A decisão reverteu uma liminar de primeira instância que havia suspendido a cobrança.
A ação judicial foi movida por grandes companhias do setor — Shell, Equinor, Total, Repsol e Petrogal — que questionavam a legalidade da tributação.
Segundo a Advocacia-Geral da União (AGU), o entendimento do tribunal atende ao recurso apresentado pelo governo federal. Inicialmente, a desembargadora Carmen Silvia Lima de Arruda havia negado o pedido da União, mantendo a suspensão da medida.
No entanto, o presidente do TRF-2, Luiz Paulo da Silva Araújo Filho, reformou essa posição ao analisar o caso.
A taxação integra a medida provisória (MP 1.340/2026), elaborada sob a justificativa de frear a escalada dos preços dos combustíveis.
A AGU sustentou que a liminar anterior gerava “grave lesão à economia pública e que a finalidade da MP não é arrecadatória e sim extrafiscal”.
Ao justificar a decisão, Araújo Filho destacou que alternativas como garantias financeiras ou tributos sujeitos à anterioridade não seriam eficazes diante da urgência do cenário.
Ele também avaliou que as empresas envolvidas têm capacidade para arcar com a cobrança.
“Ao mesmo tempo, as impetrantes possuem plena capacidade econômica para arcar com a exigência tributária, bem como poderão pleitear repetição de indébito, caso a juridicidade da exigência não se confirme ao final”, afirmou.
O magistrado ainda ressaltou o contexto internacional como fator determinante.
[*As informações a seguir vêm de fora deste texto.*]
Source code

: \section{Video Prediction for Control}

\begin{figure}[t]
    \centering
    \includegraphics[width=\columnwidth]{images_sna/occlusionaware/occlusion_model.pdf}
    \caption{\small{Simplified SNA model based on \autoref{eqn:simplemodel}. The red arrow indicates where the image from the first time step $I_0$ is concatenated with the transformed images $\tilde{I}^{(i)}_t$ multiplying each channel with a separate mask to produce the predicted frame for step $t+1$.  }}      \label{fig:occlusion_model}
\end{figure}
“Se a utilização de tal instrumento não é permitida num contexto de guerra externa que impacta o preço de um produto estratégico para a economia, é difícil imaginar, em tese, outro cenário em que isso seria possível”, concluiu. (Foto: Palácio; Fonte: Gazeta do Povo)


Resumindo lá vem aumento nos preços dos combustíveis e sobra de dinheiro para o governo embolsar.